Her insanı bir değer olarak görmemiz, eğitim anlayışımızı şekillendirmektedir. - Medeniyetin kurulmasında ve yıkılmasında aile önemli bir yere sahiptir. Aile resmi otoritenin en az olduğu yerdir. Medeniyetimizin diriltici nefesinin terennüm edilmesi öncelikle ailede gerçekleşecektir.
- Toplumun değişmesinde önemli faktörlerinden biri de erken çocukluk eğitimidir. Bu dönemin baş aktörü de annedir. Bunun için annenin eğitimini, eğitimdeki rolünü önemsiyoruz.

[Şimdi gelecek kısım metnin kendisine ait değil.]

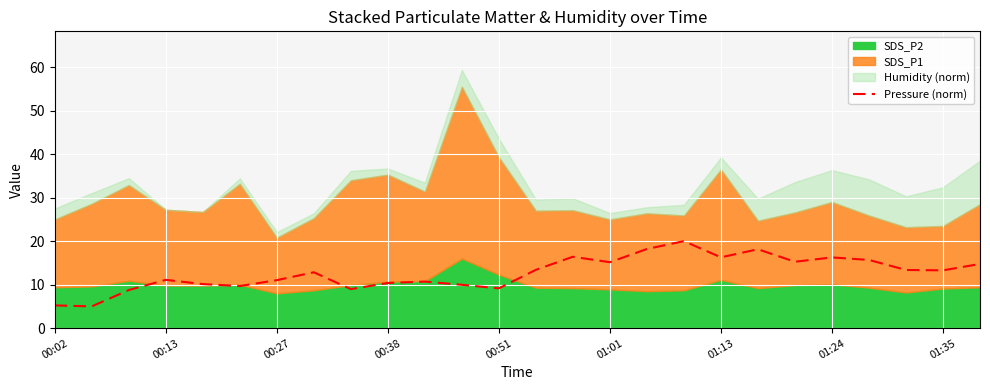

The value of Pressure (norm) at 00:38 is 10.4. True or false?

True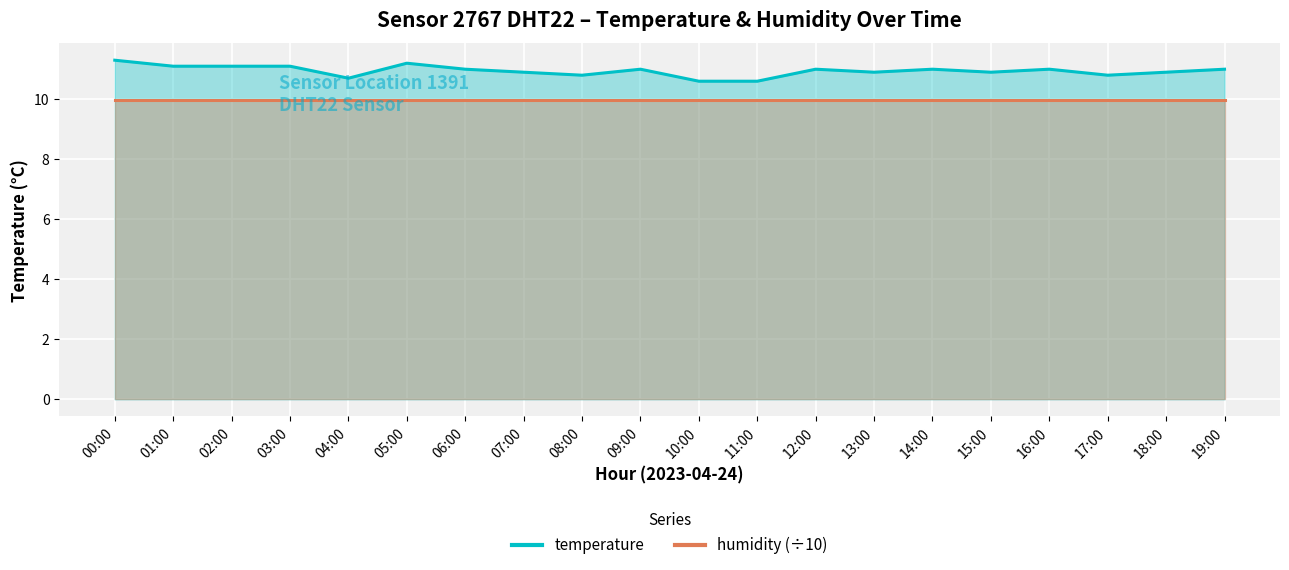

At which label does the data first exceed 11?

00:00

Sanat Allah’ın mucizelerini görmektir. Fıtratını koruyan her şey sanattır. Fıtratını koruyan her kişi de sanatçıdır. Sanat, amelin yanında davranışların estetik ve ince olmasıdır. - İslam medeniyeti ekonomik sorunları çözecek prensiplere sahiptir. Bu prensipler, adalet, sömürü karşıtlığı, adil servet dağılımı ve mülkiyet hukukudur.
- İslam mülkiyet hırsını disipline eder.
- İnsanlığın vicdanını biz taşıyoruz. Evrensel tasavvurumuz beşeri, “insan-ı kamile dönüştürme” çabasıdır. Bu tasavvurda gençler çözülmesi gereken bir sorun değil, potansiyel bir güç olarak görülmelidir.
- Muhalif dil yerine muktedir bir dil kullanmalıyız.
- Davet, adanmış ruhlarla gerçekleştirilebilecek kolektif bir sorumluluktur ve toplumsal bir ibadettir.
- Aile, kardeşlik ilişkileri ve komşuluk ilişkileri dünyaya sunabileceğimiz, bizi diri tutan değerlerimizdir.
- Müslümanlar değer ürettikleri her dönemde medeniyetin belirleyicisi ve taşıyıcısı olmuşlardır. Medeniyetimiz, insani değerleri ve kainatı koruyup geliştirebilecek bir bakış açısına sahiptir.
- Çevre; Muhit olan Allah’ın insanlığa bir emaneti, gelecek nesillerin hakkı ve kevni ayetlerin en büyük göstergesi olduğu anlayışındayız. Bu nedenle çevrenin korunması, doğal dengenin gözetilmesinin kulluğumuzun bir gereği olduğu anlayışındayız.
- Anadolu Platformu günlük siyasi faaliyetlerin üstünde kurumsal bir kimliğe sahiptir. Böyle bir kurumsal kimliğe sahip olması siyasetin dışında olduğu anlamına gelmemektedir. Ülkemizi ve insanlarımızı ilgilendiren siyasi gelişmelerle ilgili düşüncelerini toplumla paylaşır. Bu çerçevede “Barış ve Kardeşlik Projesi” gibi açılım girişimleri, -tüm aksaklıkları ve sürecin iyi yönetilememesine rağmen- barışın sağlanması ve akan kanın durması için atılan benzeri adımları ülkemizin ve gelecek nesillerimizin yararına olarak telakki eder. 12 Eylül 2010 tarihinde yapılacak olan Referandumun ise -hükümetin yapmış olduğu girişimlerin yetersiz olduğunu kabul etmekle birlikte- ülkemizin geleceğine ve insanlarımızın yararına olacağına inanır.
- Bizler Anadolu Platformu olarak medeniyet tasavvurumuzu oluştururken bu güne kadar ortaya konan bütün hâsılalardan faydalanmayı esas alır, gerektiğinde yeni perspektifler ekleyerek tasavvurumuzu diri tutmayı, önder kılmayı esas alırız.